**** Material shown ****

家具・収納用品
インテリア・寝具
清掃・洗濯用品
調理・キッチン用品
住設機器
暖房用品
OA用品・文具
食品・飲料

****

Task to carry out:
Present these items as a Markdown table with two columns, Row and Item line, numbering each line in order and omitting any blank lines.

Reply to the task:
| Row | Item line |
|---|---|
| 1 | 家具・収納用品 |
| 2 | インテリア・寝具 |
| 3 | 清掃・洗濯用品 |
| 4 | 調理・キッチン用品 |
| 5 | 住設機器 |
| 6 | 暖房用品 |
| 7 | OA用品・文具 |
| 8 | 食品・飲料 |